Once again, thanks a million to everybody who contributed!
Just to add up, if you have marker expressed at low level, try to traget them with antibodies coupled to strong fluorophores, this will increase the signal to noise ratio and provide a better population discrimination (ie go for PE or APC coupled to low level expressed markers, rather than with APCCy7 or PerCp).
And as mentionned before if your original staining provides a good separation between the autofluorescence and the signal (check with your titration conditions), increasing the cell number will reduce the number of antibodies per cell, and results in a signal decreases, but if the original signal was strong enough, it will still be OK to differenciate your population. And if you're not sure, before doing your sort, test your conditions on an analyzer and don't loose precious samples (and money) on a big experiment if you are not sure about the expected results. (use lower cell number along with smaller staining volume to mimick the cell-staining ratio you plan to use with your sort and run some preliminary tests...)
I hope this helps,
Fred
Nice trick for staining test, Frederic! Thanks a lot for a suggestion!
Hi Berislav,
It looks like you are in a good hand and everyone here have given you very helpful suggestions. I hope that your experiment goes well. Anyway, I would like to add a small note based on my own experience. When I used too high of cell density for my FACS sorting, I noticed that the cells tended to aggregate to each other. I was recommended a commercial FACS dilution buffer to prevent the cell aggregation, as this will yield a lower sorted cell number. Hopefully this doesn't happen to you. But in case you are experiencing a similar problem, you might want to consider the use of the dilution buffer. Good luck!
Cheers,
Sylvia
depends on your source of antibodies as some need scaling up while other do not. Go back to your antibody data sheet.
Hi Berislav,
In my experience if you significantly increase the number of cells and require the same level of staining you need to increase the amount of antibody but as mentioned by other researchers it isn't a directly proportional relationship. If staining level isn't important and all you need to do is distinguish +ve from -ve you can use less antibody. A preliminary test is a good idea.
Regards,
Michelle.
Berislav,
lots of good advice; one other important parameter not addressed at all. Here are my suggestions:
1. increase volume ensuring cells are well suspended for sorting (s. Sylvia). Stain at least 200-250 ul/10E7 cells.
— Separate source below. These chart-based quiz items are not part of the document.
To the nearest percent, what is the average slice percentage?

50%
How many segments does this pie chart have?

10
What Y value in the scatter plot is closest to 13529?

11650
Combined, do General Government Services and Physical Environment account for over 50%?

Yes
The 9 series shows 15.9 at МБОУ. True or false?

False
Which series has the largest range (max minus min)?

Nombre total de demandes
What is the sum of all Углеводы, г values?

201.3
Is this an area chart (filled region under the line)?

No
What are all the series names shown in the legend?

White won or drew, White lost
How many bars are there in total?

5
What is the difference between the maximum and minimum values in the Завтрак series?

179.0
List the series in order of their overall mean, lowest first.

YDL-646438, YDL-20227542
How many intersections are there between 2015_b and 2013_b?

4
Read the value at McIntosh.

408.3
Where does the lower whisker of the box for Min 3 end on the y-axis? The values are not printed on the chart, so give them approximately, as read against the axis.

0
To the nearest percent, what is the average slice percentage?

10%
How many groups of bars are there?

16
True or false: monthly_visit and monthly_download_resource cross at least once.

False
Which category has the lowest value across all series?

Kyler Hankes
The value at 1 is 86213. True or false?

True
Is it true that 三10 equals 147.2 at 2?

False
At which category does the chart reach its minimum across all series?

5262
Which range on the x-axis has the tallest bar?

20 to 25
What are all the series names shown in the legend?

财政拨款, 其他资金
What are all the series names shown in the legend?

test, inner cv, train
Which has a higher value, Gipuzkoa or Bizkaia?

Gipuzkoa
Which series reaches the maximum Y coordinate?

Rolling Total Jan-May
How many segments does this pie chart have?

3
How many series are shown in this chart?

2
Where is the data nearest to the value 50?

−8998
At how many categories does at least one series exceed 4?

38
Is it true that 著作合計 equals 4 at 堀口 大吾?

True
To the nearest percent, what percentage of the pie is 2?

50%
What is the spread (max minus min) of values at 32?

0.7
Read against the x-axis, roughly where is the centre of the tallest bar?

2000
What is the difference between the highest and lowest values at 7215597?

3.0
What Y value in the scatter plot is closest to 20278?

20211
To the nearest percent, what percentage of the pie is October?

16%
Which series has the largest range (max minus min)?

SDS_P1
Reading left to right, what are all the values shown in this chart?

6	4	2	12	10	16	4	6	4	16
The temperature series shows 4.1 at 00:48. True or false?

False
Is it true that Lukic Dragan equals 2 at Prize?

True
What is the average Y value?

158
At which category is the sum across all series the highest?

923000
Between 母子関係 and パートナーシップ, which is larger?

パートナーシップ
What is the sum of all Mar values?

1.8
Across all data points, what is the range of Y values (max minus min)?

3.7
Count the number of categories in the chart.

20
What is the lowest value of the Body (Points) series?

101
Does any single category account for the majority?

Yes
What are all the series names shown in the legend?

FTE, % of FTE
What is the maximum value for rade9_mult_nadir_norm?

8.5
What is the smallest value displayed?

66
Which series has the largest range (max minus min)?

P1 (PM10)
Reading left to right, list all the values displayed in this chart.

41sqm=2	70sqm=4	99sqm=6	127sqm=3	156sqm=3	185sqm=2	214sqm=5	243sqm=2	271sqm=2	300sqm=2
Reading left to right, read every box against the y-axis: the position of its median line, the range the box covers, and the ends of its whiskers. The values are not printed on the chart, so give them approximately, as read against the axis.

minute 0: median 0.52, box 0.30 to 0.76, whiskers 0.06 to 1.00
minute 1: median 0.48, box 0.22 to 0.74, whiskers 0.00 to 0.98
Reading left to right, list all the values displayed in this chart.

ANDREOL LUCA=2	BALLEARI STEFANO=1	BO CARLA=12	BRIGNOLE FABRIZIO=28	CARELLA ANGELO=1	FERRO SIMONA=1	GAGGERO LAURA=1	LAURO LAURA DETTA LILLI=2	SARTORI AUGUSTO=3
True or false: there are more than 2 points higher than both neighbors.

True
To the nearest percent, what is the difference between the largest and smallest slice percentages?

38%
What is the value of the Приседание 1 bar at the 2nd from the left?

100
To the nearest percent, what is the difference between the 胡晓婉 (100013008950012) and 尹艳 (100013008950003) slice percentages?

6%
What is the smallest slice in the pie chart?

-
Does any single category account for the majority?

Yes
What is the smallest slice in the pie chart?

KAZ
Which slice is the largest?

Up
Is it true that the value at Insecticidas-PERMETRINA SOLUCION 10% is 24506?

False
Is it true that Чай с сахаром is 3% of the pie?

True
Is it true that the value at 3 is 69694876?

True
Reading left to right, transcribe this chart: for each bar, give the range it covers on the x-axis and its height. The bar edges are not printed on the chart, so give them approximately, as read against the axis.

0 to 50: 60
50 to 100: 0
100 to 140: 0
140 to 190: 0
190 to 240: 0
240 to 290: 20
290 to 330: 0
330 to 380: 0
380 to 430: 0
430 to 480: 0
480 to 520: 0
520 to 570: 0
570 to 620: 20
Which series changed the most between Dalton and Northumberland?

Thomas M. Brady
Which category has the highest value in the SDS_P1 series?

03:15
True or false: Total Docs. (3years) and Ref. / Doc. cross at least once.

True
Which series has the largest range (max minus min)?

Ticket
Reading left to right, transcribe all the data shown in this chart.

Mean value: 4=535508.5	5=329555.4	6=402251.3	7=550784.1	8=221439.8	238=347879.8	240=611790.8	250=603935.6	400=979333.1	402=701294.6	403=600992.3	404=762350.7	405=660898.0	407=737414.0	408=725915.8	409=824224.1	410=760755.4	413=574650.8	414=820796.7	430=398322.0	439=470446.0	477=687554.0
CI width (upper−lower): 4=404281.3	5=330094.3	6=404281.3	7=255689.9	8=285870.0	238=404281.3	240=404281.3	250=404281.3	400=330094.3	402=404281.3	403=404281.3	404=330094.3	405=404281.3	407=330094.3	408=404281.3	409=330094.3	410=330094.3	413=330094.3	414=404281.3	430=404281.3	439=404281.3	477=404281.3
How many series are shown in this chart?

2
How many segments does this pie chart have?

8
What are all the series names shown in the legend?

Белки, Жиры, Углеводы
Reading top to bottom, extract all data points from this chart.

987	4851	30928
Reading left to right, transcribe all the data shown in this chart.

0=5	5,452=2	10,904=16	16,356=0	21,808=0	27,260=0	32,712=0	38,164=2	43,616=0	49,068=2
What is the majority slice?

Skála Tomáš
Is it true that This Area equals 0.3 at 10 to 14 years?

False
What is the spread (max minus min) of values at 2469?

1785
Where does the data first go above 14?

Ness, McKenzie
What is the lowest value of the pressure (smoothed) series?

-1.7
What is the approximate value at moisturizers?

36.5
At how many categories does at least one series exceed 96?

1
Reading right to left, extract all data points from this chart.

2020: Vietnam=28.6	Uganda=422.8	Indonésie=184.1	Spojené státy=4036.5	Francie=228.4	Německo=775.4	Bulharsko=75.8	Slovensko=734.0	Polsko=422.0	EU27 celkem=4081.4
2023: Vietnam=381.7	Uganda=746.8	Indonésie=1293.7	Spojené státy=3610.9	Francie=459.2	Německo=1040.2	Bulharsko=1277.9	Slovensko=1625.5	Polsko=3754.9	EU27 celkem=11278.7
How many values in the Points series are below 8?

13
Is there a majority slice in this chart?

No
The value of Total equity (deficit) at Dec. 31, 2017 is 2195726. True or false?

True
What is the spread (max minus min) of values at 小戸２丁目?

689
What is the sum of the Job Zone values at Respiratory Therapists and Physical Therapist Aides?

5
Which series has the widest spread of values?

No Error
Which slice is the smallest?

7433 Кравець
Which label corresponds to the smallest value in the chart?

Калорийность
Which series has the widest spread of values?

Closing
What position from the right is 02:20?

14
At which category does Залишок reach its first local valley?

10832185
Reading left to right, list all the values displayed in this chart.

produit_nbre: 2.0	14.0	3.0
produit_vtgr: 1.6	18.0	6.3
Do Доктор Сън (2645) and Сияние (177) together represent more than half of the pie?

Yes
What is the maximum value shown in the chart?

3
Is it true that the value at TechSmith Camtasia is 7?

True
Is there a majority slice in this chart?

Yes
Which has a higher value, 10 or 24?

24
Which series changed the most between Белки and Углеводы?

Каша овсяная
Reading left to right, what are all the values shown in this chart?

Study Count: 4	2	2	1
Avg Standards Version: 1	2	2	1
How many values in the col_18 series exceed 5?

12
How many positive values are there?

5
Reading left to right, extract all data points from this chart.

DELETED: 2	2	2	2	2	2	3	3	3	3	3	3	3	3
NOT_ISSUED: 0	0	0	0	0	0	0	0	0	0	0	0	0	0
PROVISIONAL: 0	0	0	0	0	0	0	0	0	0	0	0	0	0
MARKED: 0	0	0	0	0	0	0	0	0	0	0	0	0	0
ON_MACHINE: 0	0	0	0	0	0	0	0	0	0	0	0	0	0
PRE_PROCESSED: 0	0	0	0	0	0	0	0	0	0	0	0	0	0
2. Staining depends on cell number and optimal concentration (s. multiple advice above) but also on the percentage of cells you are trying to stain. For instance, if you stain 80% of cells, and if staining is bright more Ab will be needed for saturation, you definitively adjust Ab amount probably above your typical concentration ( x/100ul for 10E6, then approx. 4-5x/200-250 ul). However, if you stain only 2% of cells you don't need to change anything (keep 2x/200-250ul). Reasonable guessing - based on the straightforward criteria mentioned above - should work.
Klaus
The best thing to do is to titrate again your antibody for the new cell number, and not use just "10 times more antibody" to 10 more cells. Sometimes double antibody is enough for 10 times cells. Thus, my suggestion... just titrate it!.